Эх… Этой сотни хватило бы на целую неделю безбедной жизни с шампанским, походами на пляж, угощением соседей по общаге. Что и говорить, никогда у нас в руках не было таких бабок. А растянувшись на кровати, да в мечтах, как же приятно сорить деньгами…


II.

По мере того как мы приходили в себя после провала затеи с разгрузкой вагонов, перебиваясь тривиальной сдачей бутылок, в наших головах зрели новые планы как заработать. Это было первое лето, когда нам не оставалось выбора: работать или бездельничать. Июль только начинался, а вся стипендия, полученная за три летних месяца вперед, была уже потрачена. И надо было как-то протянуть до сентября. И хотелось бы не только на черном хлебе с маргарином и чае без сахара.
Вот тогда нам подвернулся хлебокомбинат, где, помимо того что работа была не слишком тяжелой, появлялась возможность набить брюхо. Хотя бы свежим хлебом до отвала. Со временем мы приспособились таскать с работы домой яйца, масло и разные сладости.
Сначала нам пришлось загружать хлебом фургоны, развозившие его по магазинам. Работа была изнурительной, и платили за нее мало. Точно не помню, где-то копеек двадцать — двадцать пять за тонну. К концу смены мы перекидывали столько тонн, что если бы кто-нибудь сказал мне об этом раньше, я бы ни в жизнь не поверил. Это были тонны хлеба, но одна тонна хлеба ничуть не легче одной тонны чего бы то ни было.
Мы должны были толкать перед собой тележки, доверху груженные горячим хлебом. При этом надо было соблюдать осторожность при любых маневрах и беречь пальцы, поскольку металлические тележки очень тяжелые. Разгрузив одну, мы оттаскивали ее пустую в зону погрузки и сразу же шли толкать следующую груженую.
Подносы для хлеба были деревянными. Расшатанные в результате постоянного использования, они часто царапали руки торчащими гвоздями. К тому же с трудом влезали по направляющим в фургоны хлебовозок. Четыре отсека по шесть гнезд, одно над другим, и в каждое гнездо — по четыре подноса с хлебом, по двенадцать килограммовых буханок каждый.
Под конец первого дня я едва стоял на ногах. Восемь часов без перерывов один за другим въезжали фургоны под погрузку. Заезжали во двор хлебозавода, взвешивались на весах — и к нам.
Шоферы, увидев нас, таращились с любопытством и переговаривались между собой: «Смотри: нерусские». На следующий день они подошли, и один из них спросил: «Пацаны, вы ведь не русские?» Нас не считали иностранцами. Нет. Мы для них были именно «нерусские» — как узбеки, туркмены и прочие нацмены. Не русские.

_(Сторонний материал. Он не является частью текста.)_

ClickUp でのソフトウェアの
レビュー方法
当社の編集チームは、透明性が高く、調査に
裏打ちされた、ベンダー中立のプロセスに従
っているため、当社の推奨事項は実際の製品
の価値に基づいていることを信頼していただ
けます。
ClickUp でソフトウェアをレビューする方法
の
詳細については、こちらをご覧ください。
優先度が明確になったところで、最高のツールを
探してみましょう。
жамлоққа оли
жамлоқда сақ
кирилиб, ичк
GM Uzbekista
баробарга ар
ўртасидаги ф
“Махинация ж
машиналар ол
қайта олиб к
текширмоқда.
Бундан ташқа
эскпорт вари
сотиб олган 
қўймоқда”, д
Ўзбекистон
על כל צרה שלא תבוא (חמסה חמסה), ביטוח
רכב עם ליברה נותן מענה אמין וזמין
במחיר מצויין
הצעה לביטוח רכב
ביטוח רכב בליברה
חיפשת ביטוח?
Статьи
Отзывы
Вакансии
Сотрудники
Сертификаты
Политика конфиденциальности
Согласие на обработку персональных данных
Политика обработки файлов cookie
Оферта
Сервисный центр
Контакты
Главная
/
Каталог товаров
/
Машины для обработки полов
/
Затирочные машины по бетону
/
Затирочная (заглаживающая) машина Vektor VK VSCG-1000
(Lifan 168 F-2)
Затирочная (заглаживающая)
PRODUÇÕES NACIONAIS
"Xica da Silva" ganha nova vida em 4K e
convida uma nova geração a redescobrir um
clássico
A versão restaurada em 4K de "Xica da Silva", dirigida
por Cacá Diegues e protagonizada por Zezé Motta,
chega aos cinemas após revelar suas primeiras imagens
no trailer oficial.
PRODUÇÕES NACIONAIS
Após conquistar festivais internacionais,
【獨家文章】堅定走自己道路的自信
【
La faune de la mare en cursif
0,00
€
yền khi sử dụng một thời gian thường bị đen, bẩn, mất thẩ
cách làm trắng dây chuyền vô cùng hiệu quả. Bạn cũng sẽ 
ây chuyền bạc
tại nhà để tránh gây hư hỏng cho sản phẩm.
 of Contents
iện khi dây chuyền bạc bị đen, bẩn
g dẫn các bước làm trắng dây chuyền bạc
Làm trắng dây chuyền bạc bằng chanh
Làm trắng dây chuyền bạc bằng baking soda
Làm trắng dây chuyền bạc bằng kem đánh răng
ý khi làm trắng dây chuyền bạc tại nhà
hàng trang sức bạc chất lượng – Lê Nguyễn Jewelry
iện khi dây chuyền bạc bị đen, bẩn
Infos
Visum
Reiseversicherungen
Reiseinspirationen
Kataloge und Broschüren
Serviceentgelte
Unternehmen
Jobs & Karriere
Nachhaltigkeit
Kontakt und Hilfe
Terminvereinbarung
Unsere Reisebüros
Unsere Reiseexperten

А тогда, в первый день, вернувшись с работы, я решил больше туда не ходить. Мы подрядились грузчиками на месяц, но я уже был готов вернуться к сбору пустых бутылок или поиску, у кого бы занять.
Утром Франк уговорил меня вернуться на хлебозавод, и уже через три дня я втянулся в работу. Мы наловчились быстро загружать фургоны, так что оставалось время и покурить, и поболтаться по территории.

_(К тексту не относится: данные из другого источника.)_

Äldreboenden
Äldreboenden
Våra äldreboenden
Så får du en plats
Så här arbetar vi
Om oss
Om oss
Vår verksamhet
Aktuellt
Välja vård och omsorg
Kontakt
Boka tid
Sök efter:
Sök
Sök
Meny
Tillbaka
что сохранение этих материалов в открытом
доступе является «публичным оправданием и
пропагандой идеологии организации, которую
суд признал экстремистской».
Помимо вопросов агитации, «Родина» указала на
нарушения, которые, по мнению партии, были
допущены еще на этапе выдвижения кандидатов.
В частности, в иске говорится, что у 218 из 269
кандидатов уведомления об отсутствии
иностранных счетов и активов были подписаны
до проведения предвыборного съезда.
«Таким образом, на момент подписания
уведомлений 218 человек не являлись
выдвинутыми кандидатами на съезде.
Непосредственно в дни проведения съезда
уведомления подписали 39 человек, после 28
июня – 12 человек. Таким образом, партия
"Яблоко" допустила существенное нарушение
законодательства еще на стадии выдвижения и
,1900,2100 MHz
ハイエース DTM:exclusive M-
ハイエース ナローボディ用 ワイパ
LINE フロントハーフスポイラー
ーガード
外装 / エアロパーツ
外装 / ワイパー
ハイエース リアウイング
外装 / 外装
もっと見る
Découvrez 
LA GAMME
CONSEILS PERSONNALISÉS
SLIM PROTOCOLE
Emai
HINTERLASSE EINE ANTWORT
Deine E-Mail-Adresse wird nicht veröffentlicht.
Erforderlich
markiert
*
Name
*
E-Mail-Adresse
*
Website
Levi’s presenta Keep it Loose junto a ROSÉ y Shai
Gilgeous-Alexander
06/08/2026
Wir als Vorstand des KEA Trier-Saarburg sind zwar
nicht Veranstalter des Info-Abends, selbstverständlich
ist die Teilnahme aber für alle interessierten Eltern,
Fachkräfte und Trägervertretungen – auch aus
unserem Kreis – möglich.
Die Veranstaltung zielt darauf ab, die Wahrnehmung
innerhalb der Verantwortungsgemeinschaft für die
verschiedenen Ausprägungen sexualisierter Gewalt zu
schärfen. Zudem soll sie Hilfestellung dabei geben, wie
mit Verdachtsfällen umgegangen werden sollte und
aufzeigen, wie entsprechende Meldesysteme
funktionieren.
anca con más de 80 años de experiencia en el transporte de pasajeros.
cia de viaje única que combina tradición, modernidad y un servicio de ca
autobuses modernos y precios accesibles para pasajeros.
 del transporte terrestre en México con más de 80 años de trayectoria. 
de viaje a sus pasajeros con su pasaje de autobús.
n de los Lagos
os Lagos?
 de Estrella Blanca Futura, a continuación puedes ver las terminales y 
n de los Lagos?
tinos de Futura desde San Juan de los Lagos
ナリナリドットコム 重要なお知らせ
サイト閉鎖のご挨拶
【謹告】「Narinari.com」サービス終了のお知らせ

Через неделю русские студенты-ровесники рассказали нам, что в другом цеху есть легкая работа, за которую еще и больше платят — крошить в жерновах черствый хлеб и булочки, которые магазины возвращали в переработку. После измельчения хлебное крошево сушили в печи, затем из него делали галеты для армии или размалывали в муку для кваса.

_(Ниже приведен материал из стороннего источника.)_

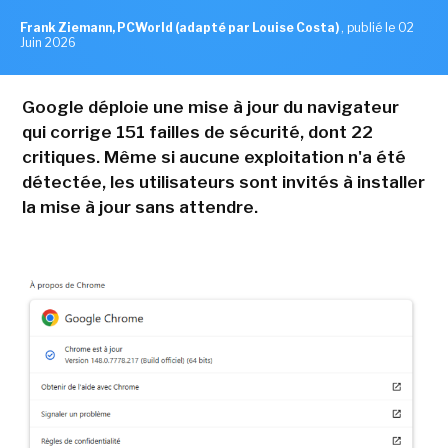
Frank Ziemann, PCWorld (adapté par Louise Costa)
,
publié le 02
Juin 2026
Google déploie une mise à jour du navigateur
qui corrige 151 failles de sécurité, dont 22
critiques. Même si aucune exploitation n'a été
détectée, les utilisateurs sont invités à installer
la mise à jour sans attendre.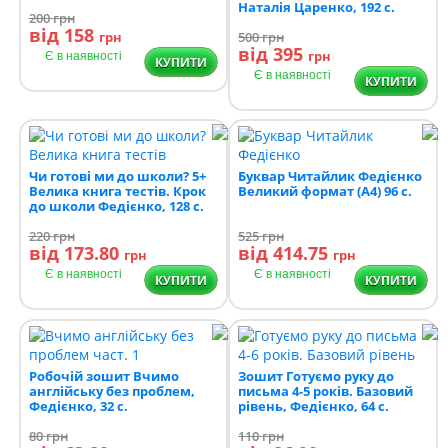
Наталія Царенко, 192 с.
200
грн
від 158
грн
500
грн
від 395
грн
Є в наявності
КУПИТИ
Є в наявності
КУПИТИ
Чи готові ми до школи? 5+
Буквар Читайлик Федієнко
Велика книга тестів. Крок
Великий формат (А4) 96 с.
до школи Федієнко, 128 с.
220
грн
525
грн
від 173.80
від 414.75
грн
грн
Є в наявності
Є в наявності
КУПИТИ
КУПИТИ
Робочій зошит Вчимо
Зошит Готуємо руку до
англійську без проблем,
письма 4-5 років. Базовий
Федієнко, 32 с.
рівень, Федієнко, 64 с.
80
грн
110
грн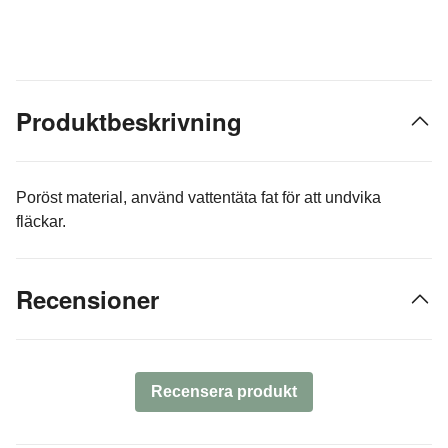
Produktbeskrivning
Poröst material, använd vattentäta fat för att undvika
fläckar.
Recensioner
Recensera produkt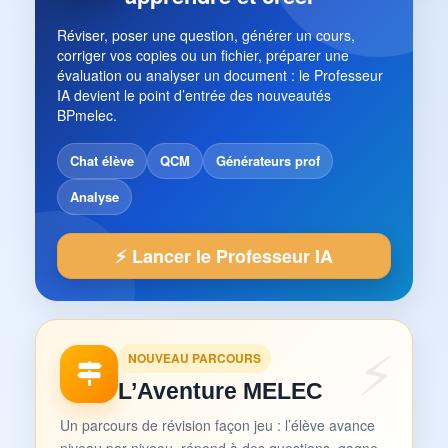
Réviser, poser une question, générer un cours,
corriger vos copies ou un fichier, préparer une
évaluation ou analyser un document : le Professeur
IA devient le point d’entrée des nouveautés
BPmelec.
Chat élève
QCM
Générateurs prof
Analyse
⚡ Lancer le Professeur IA
NOUVEAU PARCOURS
L’Aventure MELEC
Un parcours de révision façon jeu : l’élève avance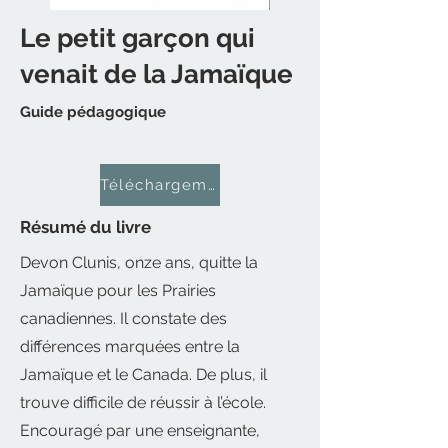
Le petit garçon qui
venait de la Jamaïque
Guide pédagogique
Téléchargement gratuit
Résumé du livre
Devon Clunis, onze ans, quitte la
Jamaïque pour les Prairies
canadiennes. Il constate des
différences marquées entre la
Jamaïque et le Canada. De plus, il
trouve difficile de réussir à l’école.
Encouragé par une enseignante,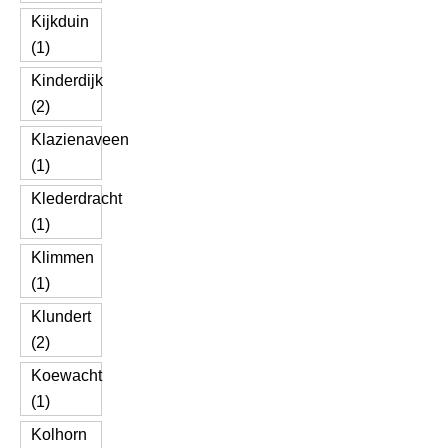
Kijkduin
(1)
Kinderdijk
(2)
Klazienaveen
(1)
Klederdracht
(1)
Klimmen
(1)
Klundert
(2)
Koewacht
(1)
Kolhorn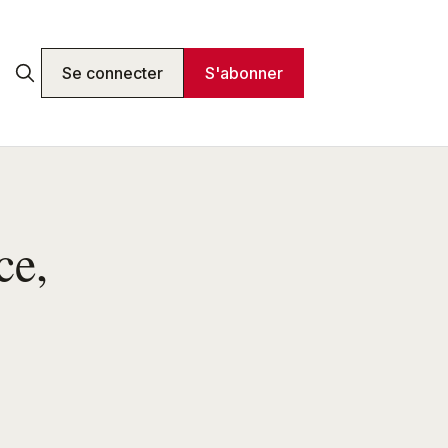
Se connecter
S'abonner
ce,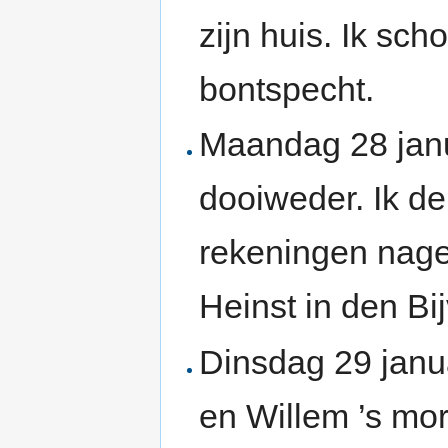
zijn huis. Ik sc
bontspecht.
Maandag 28 janu
dooiweder. Ik de
rekeningen nage
Heinst in den Bi
Dinsdag 29 janu
en Willem ’s mo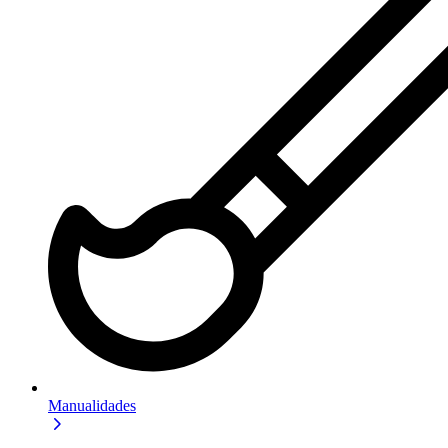
Manualidades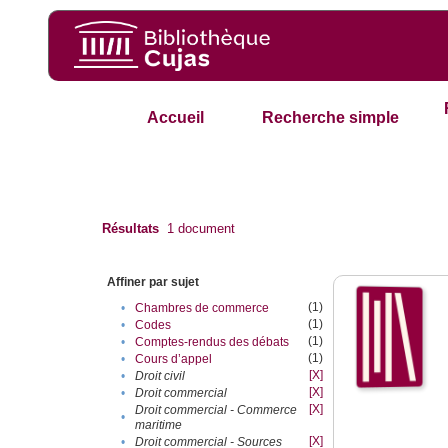
Accueil
Recherche simple
Résultats
1
document
Affiner par sujet
(1)
•
Chambres de commerce
(1)
•
Codes
(1)
•
Comptes-rendus des débats
(1)
•
Cours d’appel
[X]
•
Droit civil
[X]
•
Droit commercial
[X]
Droit commercial - Commerce
•
maritime
[X]
•
Droit commercial - Sources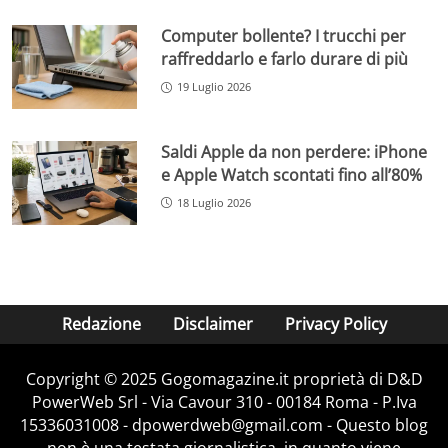
Computer bollente? I trucchi per
raffreddarlo e farlo durare di più
19 Luglio 2026
Saldi Apple da non perdere: iPhone
e Apple Watch scontati fino all’80%
18 Luglio 2026
Redazione
Disclaimer
Privacy Policy
Copyright © 2025 Gogomagazine.it proprietà di D&D
PowerWeb Srl - Via Cavour 310 - 00184 Roma - P.Iva
15336031008 - dpowerdweb@gmail.com - Questo blog
non è una testata giornalistica, in quanto viene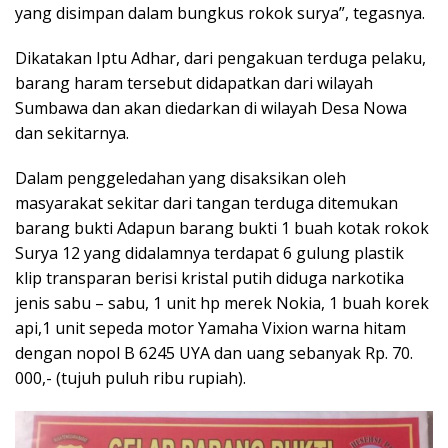
yang disimpan dalam bungkus rokok surya”, tegasnya.
Dikatakan Iptu Adhar, dari pengakuan terduga pelaku,
barang haram tersebut didapatkan dari wilayah
Sumbawa dan akan diedarkan di wilayah Desa Nowa
dan sekitarnya.
Dalam penggeledahan yang disaksikan oleh
masyarakat sekitar dari tangan terduga ditemukan
barang bukti Adapun barang bukti 1 buah kotak rokok
Surya 12 yang didalamnya terdapat 6 gulung plastik
klip transparan berisi kristal putih diduga narkotika
jenis sabu – sabu, 1 unit hp merek Nokia, 1 buah korek
api,1 unit sepeda motor Yamaha Vixion warna hitam
dengan nopol B 6245 UYA dan uang sebanyak Rp. 70.
000,- (tujuh puluh ribu rupiah).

Мы и раньше слышали об этом цехе, но даже не надеялись попасть туда на работу — желающих было много и без нас. А тут наши русские знакомые отработали в нем месяц и, уходя, порекомендовали нас бригадиру на свои места. Нам они толком ничего не объяснили. Сказали только: «Здесь вы хоть отдохнете. Может, вам понравится. Мы уходим».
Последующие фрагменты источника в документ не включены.